Write out the records beneath this line exactly as they appear, minus any images.

Records from a data source
______
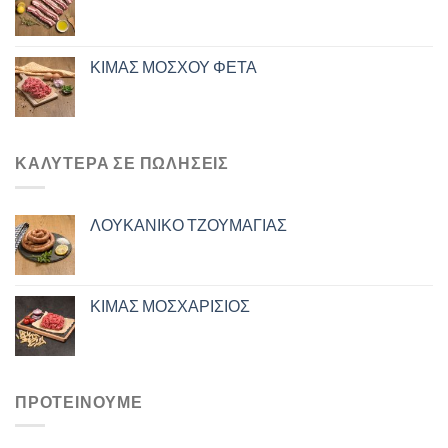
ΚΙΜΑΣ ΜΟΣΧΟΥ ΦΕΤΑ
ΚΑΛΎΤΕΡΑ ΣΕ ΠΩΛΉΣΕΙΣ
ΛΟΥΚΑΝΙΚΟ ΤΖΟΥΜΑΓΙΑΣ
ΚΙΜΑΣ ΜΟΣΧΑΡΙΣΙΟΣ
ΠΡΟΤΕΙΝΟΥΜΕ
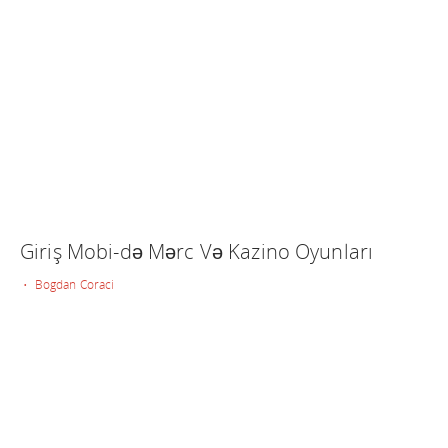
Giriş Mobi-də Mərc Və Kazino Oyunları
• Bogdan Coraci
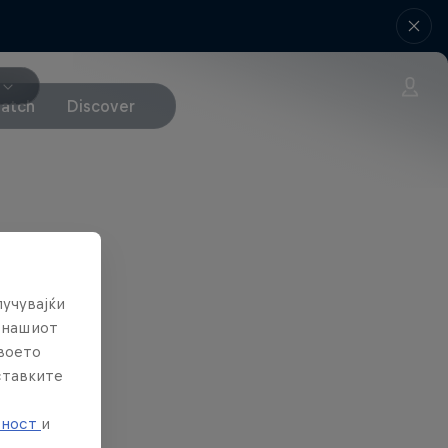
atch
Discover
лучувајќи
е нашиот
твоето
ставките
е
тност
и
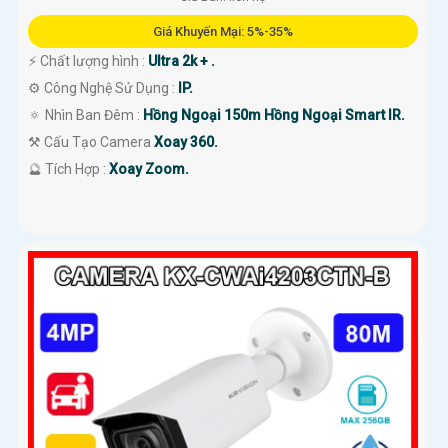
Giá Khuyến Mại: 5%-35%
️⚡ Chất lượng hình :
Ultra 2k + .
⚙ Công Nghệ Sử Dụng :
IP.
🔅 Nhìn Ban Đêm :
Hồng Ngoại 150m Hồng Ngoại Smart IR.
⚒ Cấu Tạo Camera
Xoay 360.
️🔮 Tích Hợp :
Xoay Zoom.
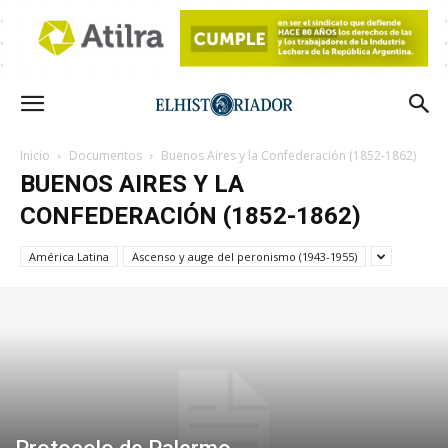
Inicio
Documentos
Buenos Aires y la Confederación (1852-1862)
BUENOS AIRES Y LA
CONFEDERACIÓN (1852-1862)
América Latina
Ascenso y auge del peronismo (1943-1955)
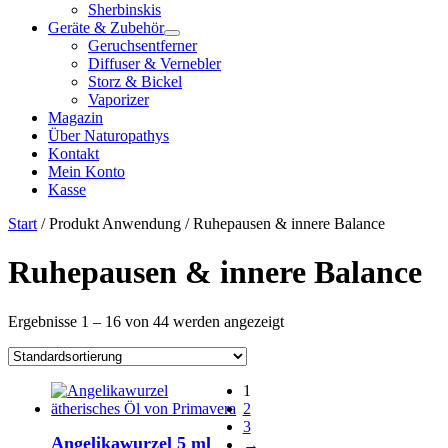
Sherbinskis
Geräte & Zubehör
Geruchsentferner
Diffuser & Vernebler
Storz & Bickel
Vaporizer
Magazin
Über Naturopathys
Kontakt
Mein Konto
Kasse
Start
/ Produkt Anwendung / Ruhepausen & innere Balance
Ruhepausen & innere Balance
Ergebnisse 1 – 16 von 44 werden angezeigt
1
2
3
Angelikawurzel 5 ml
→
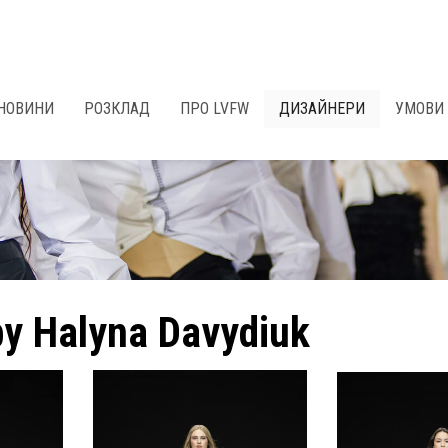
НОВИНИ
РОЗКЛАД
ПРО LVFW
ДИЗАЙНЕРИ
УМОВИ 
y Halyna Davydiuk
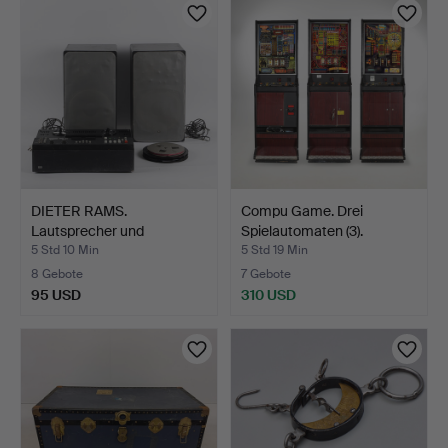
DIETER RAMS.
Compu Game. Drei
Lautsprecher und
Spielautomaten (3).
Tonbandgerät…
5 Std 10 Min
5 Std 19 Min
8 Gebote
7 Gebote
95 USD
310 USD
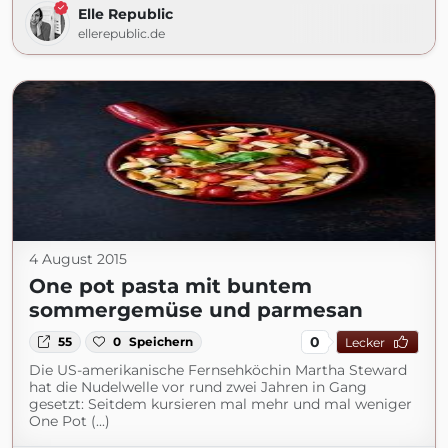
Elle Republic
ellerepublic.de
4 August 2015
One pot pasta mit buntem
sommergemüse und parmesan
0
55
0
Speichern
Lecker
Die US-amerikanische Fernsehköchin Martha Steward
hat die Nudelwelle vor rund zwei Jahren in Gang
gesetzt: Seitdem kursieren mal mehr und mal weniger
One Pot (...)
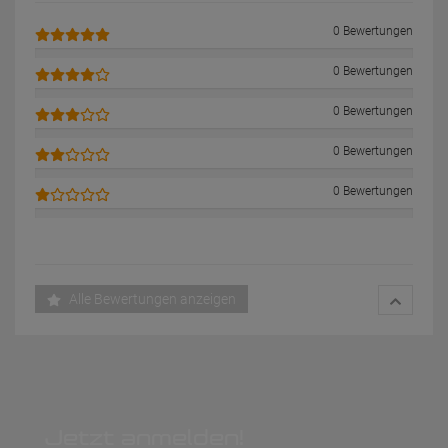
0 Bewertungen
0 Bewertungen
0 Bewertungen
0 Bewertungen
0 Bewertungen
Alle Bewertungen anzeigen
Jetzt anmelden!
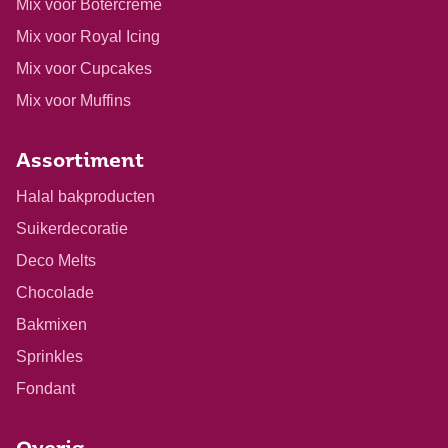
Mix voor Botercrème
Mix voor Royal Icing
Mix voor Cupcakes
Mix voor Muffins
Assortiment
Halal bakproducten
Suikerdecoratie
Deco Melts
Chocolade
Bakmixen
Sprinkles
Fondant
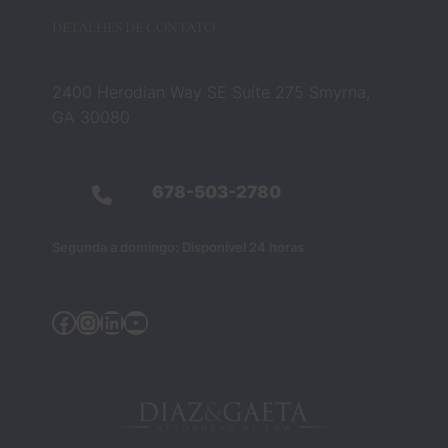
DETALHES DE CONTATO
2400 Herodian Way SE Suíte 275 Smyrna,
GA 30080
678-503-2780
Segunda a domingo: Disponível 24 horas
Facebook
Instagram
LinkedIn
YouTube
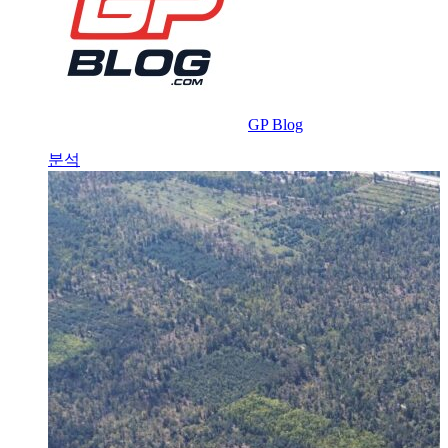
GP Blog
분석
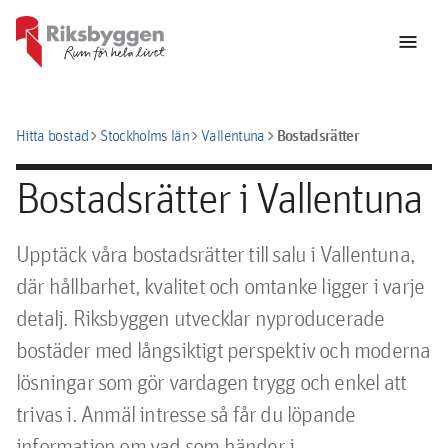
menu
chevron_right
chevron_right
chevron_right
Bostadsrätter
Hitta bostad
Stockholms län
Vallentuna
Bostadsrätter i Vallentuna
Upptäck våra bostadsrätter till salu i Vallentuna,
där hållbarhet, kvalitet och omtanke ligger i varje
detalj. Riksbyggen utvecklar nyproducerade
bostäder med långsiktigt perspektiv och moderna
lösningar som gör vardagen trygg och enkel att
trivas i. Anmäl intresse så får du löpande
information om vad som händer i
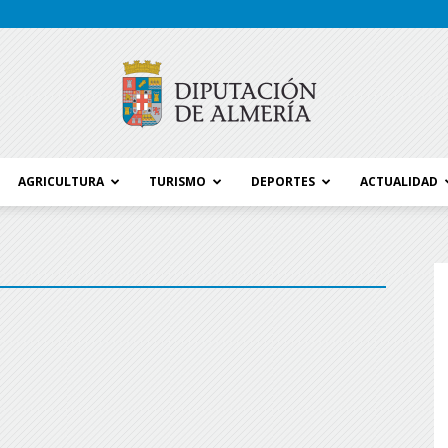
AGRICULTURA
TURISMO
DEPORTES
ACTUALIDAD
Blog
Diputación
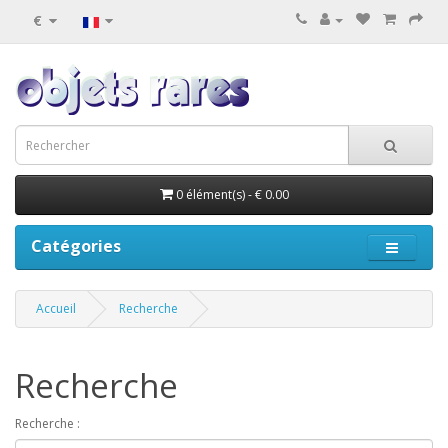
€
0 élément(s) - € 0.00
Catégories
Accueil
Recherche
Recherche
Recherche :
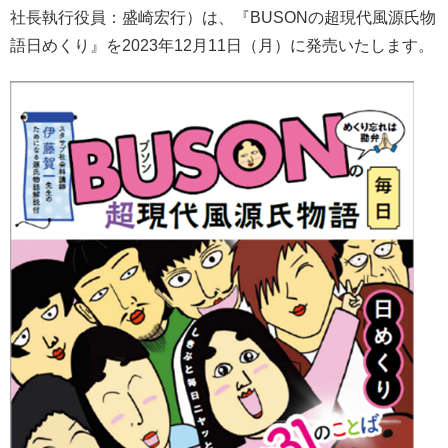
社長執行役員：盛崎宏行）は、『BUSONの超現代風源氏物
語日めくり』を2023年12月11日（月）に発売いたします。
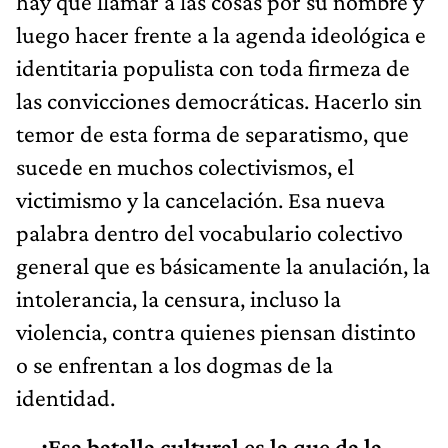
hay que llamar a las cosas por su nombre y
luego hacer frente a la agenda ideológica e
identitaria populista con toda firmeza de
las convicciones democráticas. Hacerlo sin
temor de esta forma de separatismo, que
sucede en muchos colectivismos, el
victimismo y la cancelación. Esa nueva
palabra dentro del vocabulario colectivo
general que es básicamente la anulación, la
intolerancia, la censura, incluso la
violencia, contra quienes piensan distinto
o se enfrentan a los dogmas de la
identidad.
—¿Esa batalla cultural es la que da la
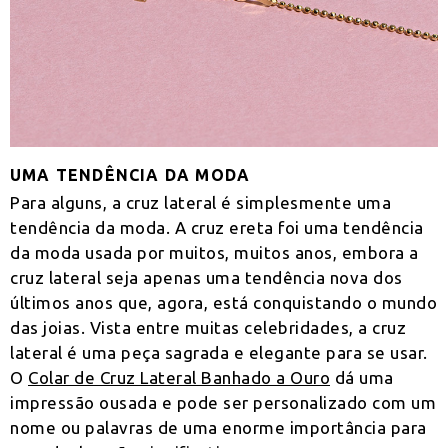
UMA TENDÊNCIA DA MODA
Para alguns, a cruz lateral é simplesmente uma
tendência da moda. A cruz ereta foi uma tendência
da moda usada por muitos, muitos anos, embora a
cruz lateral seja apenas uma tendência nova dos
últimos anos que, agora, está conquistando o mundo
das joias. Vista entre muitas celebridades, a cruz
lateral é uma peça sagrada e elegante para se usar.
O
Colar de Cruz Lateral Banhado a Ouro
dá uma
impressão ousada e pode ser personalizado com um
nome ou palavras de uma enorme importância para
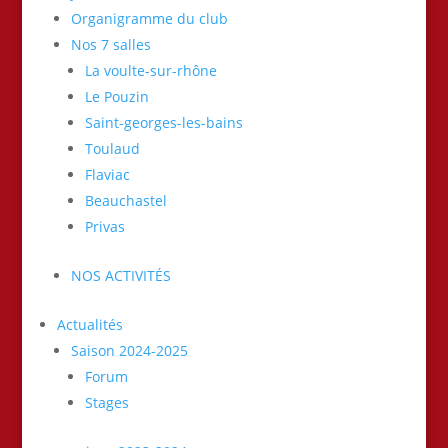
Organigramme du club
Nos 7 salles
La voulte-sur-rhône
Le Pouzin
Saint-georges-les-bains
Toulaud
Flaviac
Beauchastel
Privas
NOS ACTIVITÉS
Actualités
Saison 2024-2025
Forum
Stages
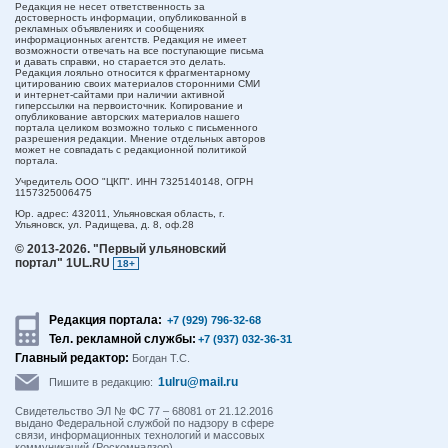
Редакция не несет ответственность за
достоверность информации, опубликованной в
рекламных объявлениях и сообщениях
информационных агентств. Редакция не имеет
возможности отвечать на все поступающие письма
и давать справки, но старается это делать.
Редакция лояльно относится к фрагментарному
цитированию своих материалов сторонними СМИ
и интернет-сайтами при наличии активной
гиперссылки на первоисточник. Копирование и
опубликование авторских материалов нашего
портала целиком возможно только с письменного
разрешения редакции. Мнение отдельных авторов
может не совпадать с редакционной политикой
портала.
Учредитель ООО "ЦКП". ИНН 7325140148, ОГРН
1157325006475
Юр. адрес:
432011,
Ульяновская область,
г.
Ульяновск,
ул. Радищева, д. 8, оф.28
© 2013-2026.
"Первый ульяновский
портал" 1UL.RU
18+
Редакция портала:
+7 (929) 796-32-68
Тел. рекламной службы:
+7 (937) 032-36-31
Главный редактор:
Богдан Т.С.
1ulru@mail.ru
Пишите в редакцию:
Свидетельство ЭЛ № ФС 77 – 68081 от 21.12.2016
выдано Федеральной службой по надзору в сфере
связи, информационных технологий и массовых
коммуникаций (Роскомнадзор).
______
**Task result:**
ΚΙΜΑΣ ΜΟΣΧΟΥ ΦΕΤΑ
ΚΑΛΎΤΕΡΑ ΣΕ ΠΩΛΉΣΕΙΣ
ΛΟΥΚΑΝΙΚΟ ΤΖΟΥΜΑΓΙΑΣ
ΚΙΜΑΣ ΜΟΣΧΑΡΙΣΙΟΣ
ΠΡΟΤΕΙΝΟΥΜΕ
Giriş Mobi-də Mərc Və Kazino Oyunları
• Bogdan Coraci
atch
Discover
лучувајќи
е нашиот
твоето
ставките
е
тност
и
Giá Khuyến Mại: 5%-35%
️⚡ Chất lượng hình :
Ultra 2k + .
⚙ Công Nghệ Sử Dụng :
IP.
🔅 Nhìn Ban Đêm :
Hồng Ngoại 150m Hồng Ngoại Smart IR.
⚒ Cấu Tạo Camera
Xoay 360.
️🔮 Tích Hợp :
Xoay Zoom.
Inicio
Documentos
Buenos Aires y la Confederación (1852-1862)
BUENOS AIRES Y LA
CONFEDERACIÓN (1852-1862)
América Latina
Ascenso y auge del peronismo (1943-1955)
Sherbinskis
Geräte & Zubehör
Geruchsentferner
Diffuser & Vernebler
Storz & Bickel
Vaporizer
Magazin
Über Naturopathys
Kontakt
Mein Konto
Kasse
Start
/ Produkt Anwendung / Ruhepausen & innere Balance
Ruhepausen & innere Balance
Ergebnisse 1 – 16 von 44 werden angezeigt
1
2
3
Angelikawurzel 5 ml
→
НОВИНИ
РОЗКЛАД
ПРО LVFW
ДИЗАЙНЕРИ
УМОВИ 
y Halyna Davydiuk
DIETER RAMS.
Compu Game. Drei
Lautsprecher und
Spielautomaten (3).
Tonbandgerät…
5 Std 10 Min
5 Std 19 Min
8 Gebote
7 Gebote
95 USD
310 USD
Elle Republic
ellerepublic.de
4 August 2015
One pot pasta mit buntem
sommergemüse und parmesan
0
55
0
Speichern
Lecker
Die US-amerikanische Fernsehköchin Martha Steward
hat die Nudelwelle vor rund zwei Jahren in Gang
gesetzt: Seitdem kursieren mal mehr und mal weniger
One Pot (...)
0 Bewertungen
0 Bewertungen
0 Bewertungen
0 Bewertungen
0 Bewertungen
Alle Bewertungen anzeigen
Jetzt anmelden!
Mix voor Botercrème
Mix voor Royal Icing
Mix voor Cupcakes
Mix voor Muffins
Assortiment
Halal bakproducten
Suikerdecoratie
Deco Melts
Chocolade
Bakmixen
Sprinkles
Fondant
DETALHES DE CONTATO
2400 Herodian Way SE Suíte 275 Smyrna,
GA 30080
678-503-2780
Segunda a domingo: Disponível 24 horas
Facebook
Instagram
LinkedIn
YouTube
GP Blog
분석
menu
chevron_right
chevron_right
chevron_right
Bostadsrätter
Hitta bostad
Stockholms län
Vallentuna
Bostadsrätter i Vallentuna
Upptäck våra bostadsrätter till salu i Vallentuna,
där hållbarhet, kvalitet och omtanke ligger i varje
detalj. Riksbyggen utvecklar nyproducerade
bostäder med långsiktigt perspektiv och moderna
lösningar som gör vardagen trygg och enkel att
trivas i. Anmäl intresse så får du löpande
information om vad som händer i
AGRICULTURA
TURISMO
DEPORTES
ACTUALIDAD
Blog
Diputación
€
0 élément(s) - € 0.00
Catégories
Accueil
Recherche
Recherche
Recherche :
社長執行役員：盛崎宏行）は、『BUSONの超現代風源氏物
語日めくり』を2023年12月11日（月）に発売いたします。
hay que llamar a las cosas por su nombre y
luego hacer frente a la agenda ideológica e
identitaria populista con toda firmeza de
las convicciones democráticas. Hacerlo sin
temor de esta forma de separatismo, que
sucede en muchos colectivismos, el
victimismo y la cancelación. Esa nueva
palabra dentro del vocabulario colectivo
general que es básicamente la anulación, la
intolerancia, la censura, incluso la
violencia, contra quienes piensan distinto
o se enfrentan a los dogmas de la
identidad.
—¿Esa batalla cultural es la que da la
UMA TENDÊNCIA DA MODA
Para alguns, a cruz lateral é simplesmente uma
tendência da moda. A cruz ereta foi uma tendência
da moda usada por muitos, muitos anos, embora a
cruz lateral seja apenas uma tendência nova dos
últimos anos que, agora, está conquistando o mundo
das joias. Vista entre muitas celebridades, a cruz
lateral é uma peça sagrada e elegante para se usar.
O
Colar de Cruz Lateral Banhado a Ouro
dá uma
impressão ousada e pode ser personalizado com um
nome ou palavras de uma enorme importância para
Organigramme du club
Nos 7 salles
La voulte-sur-rhône
Le Pouzin
Saint-georges-les-bains
Toulaud
Flaviac
Beauchastel
Privas
NOS ACTIVITÉS
Actualités
Saison 2024-2025
Forum
Stages
Редакция не несет ответственность за
достоверность информации, опубликованной в
рекламных объявлениях и сообщениях
информационных агентств. Редакция не имеет
возможности отвечать на все поступающие письма
и давать справки, но старается это делать.
Редакция лояльно относится к фрагментарному
цитированию своих материалов сторонними СМИ
и интернет-сайтами при наличии активной
гиперссылки на первоисточник. Копирование и
опубликование авторских материалов нашего
портала целиком возможно только с письменного
разрешения редакции. Мнение отдельных авторов
может не совпадать с редакционной политикой
портала.
Учредитель ООО "ЦКП". ИНН 7325140148, ОГРН
1157325006475
Юр. адрес:
432011,
Ульяновская область,
г.
Ульяновск,
ул. Радищева, д. 8, оф.28
© 2013-2026.
"Первый ульяновский
портал" 1UL.RU
18+
Редакция портала:
+7 (929) 796-32-68
Тел. рекламной службы:
+7 (937) 032-36-31
Главный редактор:
Богдан Т.С.
1ulru@mail.ru
Пишите в редакцию:
Свидетельство ЭЛ № ФС 77 – 68081 от 21.12.2016
выдано Федеральной службой по надзору в сфере
связи, информационных технологий и массовых
коммуникаций (Роскомнадзор).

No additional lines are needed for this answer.